_Your assignment_. Copy the lines below word for word, all of them, with nothing left out or changed.
The data START
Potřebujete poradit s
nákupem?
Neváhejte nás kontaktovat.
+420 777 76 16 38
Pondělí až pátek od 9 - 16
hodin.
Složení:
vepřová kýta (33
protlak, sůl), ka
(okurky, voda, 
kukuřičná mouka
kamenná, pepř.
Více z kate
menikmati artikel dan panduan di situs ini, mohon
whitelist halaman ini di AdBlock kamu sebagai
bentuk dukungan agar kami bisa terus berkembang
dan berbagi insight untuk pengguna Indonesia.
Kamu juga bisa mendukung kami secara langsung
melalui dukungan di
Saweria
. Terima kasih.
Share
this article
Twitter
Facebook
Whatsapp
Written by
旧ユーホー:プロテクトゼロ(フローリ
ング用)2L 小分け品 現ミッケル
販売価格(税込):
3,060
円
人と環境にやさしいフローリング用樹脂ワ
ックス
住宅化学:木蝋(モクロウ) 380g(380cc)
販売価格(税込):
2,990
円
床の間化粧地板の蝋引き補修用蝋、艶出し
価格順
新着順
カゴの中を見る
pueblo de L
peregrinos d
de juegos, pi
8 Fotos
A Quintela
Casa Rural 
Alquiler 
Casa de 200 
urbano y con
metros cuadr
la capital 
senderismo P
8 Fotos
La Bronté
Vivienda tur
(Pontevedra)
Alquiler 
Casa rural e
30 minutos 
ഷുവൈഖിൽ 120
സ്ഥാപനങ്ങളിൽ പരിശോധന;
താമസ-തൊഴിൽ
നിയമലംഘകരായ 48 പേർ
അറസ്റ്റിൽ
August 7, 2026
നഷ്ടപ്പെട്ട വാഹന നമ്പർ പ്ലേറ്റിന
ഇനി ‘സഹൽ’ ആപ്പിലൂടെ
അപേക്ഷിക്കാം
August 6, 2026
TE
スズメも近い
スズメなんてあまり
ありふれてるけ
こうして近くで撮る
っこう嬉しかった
The data END
_Your response_.
Potřebujete poradit s
nákupem?
Neváhejte nás kontaktovat.
+420 777 76 16 38
Pondělí až pátek od 9 - 16
hodin.
Složení:
vepřová kýta (33
protlak, sůl), ka
(okurky, voda, 
kukuřičná mouka
kamenná, pepř.
Více z kate
menikmati artikel dan panduan di situs ini, mohon
whitelist halaman ini di AdBlock kamu sebagai
bentuk dukungan agar kami bisa terus berkembang
dan berbagi insight untuk pengguna Indonesia.
Kamu juga bisa mendukung kami secara langsung
melalui dukungan di
Saweria
. Terima kasih.
Share
this article
Twitter
Facebook
Whatsapp
Written by
旧ユーホー:プロテクトゼロ(フローリ
ング用)2L 小分け品 現ミッケル
販売価格(税込):
3,060
円
人と環境にやさしいフローリング用樹脂ワ
ックス
住宅化学:木蝋(モクロウ) 380g(380cc)
販売価格(税込):
2,990
円
床の間化粧地板の蝋引き補修用蝋、艶出し
価格順
新着順
カゴの中を見る
pueblo de L
peregrinos d
de juegos, pi
8 Fotos
A Quintela
Casa Rural 
Alquiler 
Casa de 200 
urbano y con
metros cuadr
la capital 
senderismo P
8 Fotos
La Bronté
Vivienda tur
(Pontevedra)
Alquiler 
Casa rural e
30 minutos 
ഷുവൈഖിൽ 120
സ്ഥാപനങ്ങളിൽ പരിശോധന;
താമസ-തൊഴിൽ
നിയമലംഘകരായ 48 പേർ
അറസ്റ്റിൽ
August 7, 2026
നഷ്ടപ്പെട്ട വാഹന നമ്പർ പ്ലേറ്റിന
ഇനി ‘സഹൽ’ ആപ്പിലൂടെ
അപേക്ഷിക്കാം
August 6, 2026
TE
スズメも近い
スズメなんてあまり
ありふれてるけ
こうして近くで撮る
っこう嬉しかった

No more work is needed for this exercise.